Lanciare vernice contro i politici, vandalizzare il patrimonio culturale e definirlo "attivismo" è sostenibile quanto bruciare la plastica in una protesta ecologica. Climáximo afferma di voler cambiare il mondo, ma inizia insultando l'intelligenza di chi lo ascolta.
L'attivismo ambientale è essenziale. Ma c'è differenza tra lottare per una causa e abusare della pazienza collettiva. Negli ultimi tempi, il Portogallo è stato testimone di una serie di azioni che, in nome della sostenibilità, hanno fatto a pezzi ogni nozione di civiltà. E coloro che le mettono in atto non sono persone senza causa: sono persone che, in nome di una giusta causa, scelgono la strada sbagliata.
Lanciare vernice in faccia ai politici, vandalizzare monumenti di valore storico o interrompere eventi pubblici è irrispettoso e non coraggioso. È rumore, non azione trasformativa. Ed è sempre più evidente che Climáximo preferisce lo scandalo alla strategia.
Vogliamo davvero iniziare a normalizzare questo tipo di comportamento? Se questo è il nuovo modo per “cambiare il sistema”, allora forse non è tanto necessario che il sistema cambi quanto che noi riacquistiamo il buon senso. Perché se c'è una cosa che gli episodi recenti ci hanno insegnato, è che esiste una linea sottile tra la protesta legittima e la totale ignoranza, e che questa linea è stata sistematicamente oltrepassata.
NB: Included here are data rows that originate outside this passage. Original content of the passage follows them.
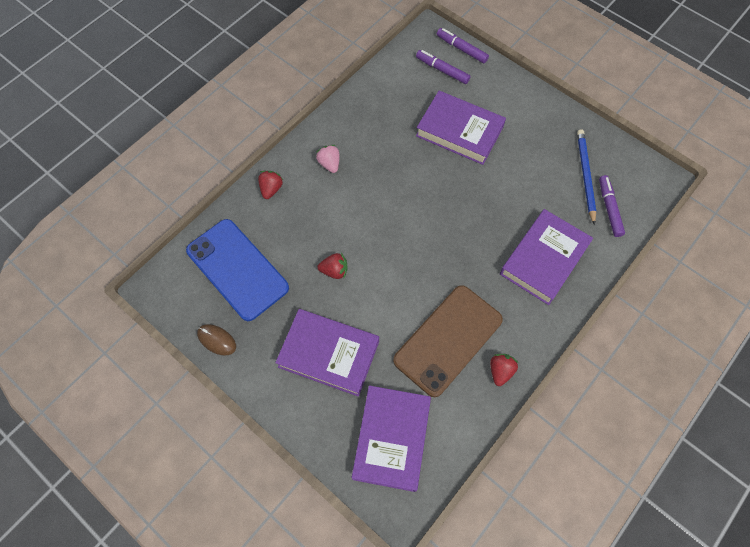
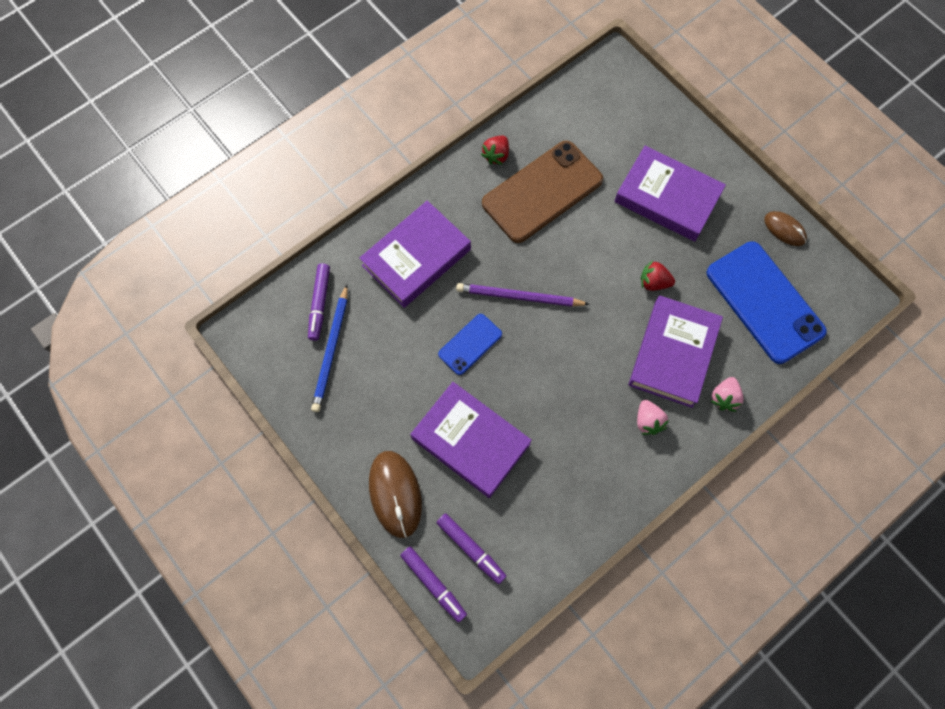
camera: 170 degrees left, 5 degrees up
(271, 189) = (724, 397): red strawberry -> pink strawberry
(392, 439) = (613, 115): purple book -> purple book (673, 354)
(447, 240) = (519, 297): none -> purple pencil
(478, 197) = (470, 344): none -> blue phone
(503, 92) = (395, 494): none -> brown mouse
Questi comportamenti sono più che fastidiosi: in molti casi sono addirittura illegali. La Costituzione della Repubblica portoghese garantisce la libertà di espressione, ma protegge anche il patrimonio, l'onore, il buon nome e l'integrità morale dei cittadini. La libertà di uno non può continuare a servire da scudo per offendere la libertà di un altro. E ci sono momenti in cui è necessario che lo Stato tratti questi episodi non come folklore, ma per quello che sono: crimini.
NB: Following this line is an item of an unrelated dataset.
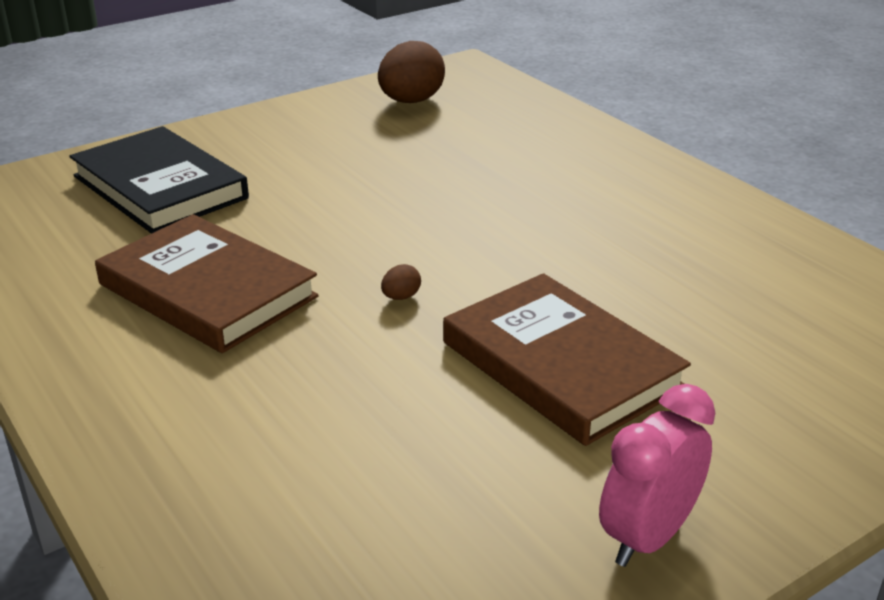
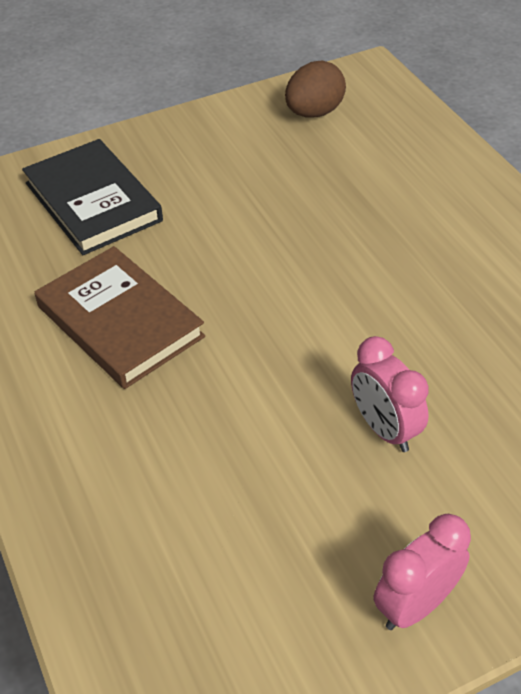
camera: 10 degrees right, 15 degrees up
(401, 297) = (270, 343): brown egg -> none
(561, 365) = (384, 429): brown book -> pink clock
È urgente ripensare il quadro giuridico di queste azioni. Non per mettere a tacere nessuno, ma per proteggere lo spazio pubblico, il patrimonio e, ironicamente, persino i movimenti stessi. Perché chiunque creda veramente nella causa ambientale dovrebbe essere il primo a stare lontano dallo spettacolo gratuito. La civiltà è la condizione minima affinché un messaggio venga preso sul serio.
È vero che storicamente i movimenti più radicali hanno svolto un ruolo importante nel cambiamento sociale. Ma i tempi sono cambiati. Oggi è nell'equilibrio tra fermezza e rispetto che si costruisce l'autorità morale. Le cause si perdono nell'urlo. Il radicalismo, quando perde il senso delle proporzioni, cessa di essere rivoluzionario e diventa semplicemente ridicolo.
Vogliamo un Paese più sostenibile? SÌ. Ma vogliamo anche un Paese in cui ci siano civiltà, responsabilità e conseguenze. Dove la libertà di protestare non si confonde con il diritto di attaccare. Dove non si tira vernice in faccia a nessuno per dimostrare che qualcuno ha ragione.
Climáximo afferma di voler salvare il pianeta. Ma forse bisognerebbe cominciare salvaguardando il rispetto: è da qui che tutto dovrebbe cominciare.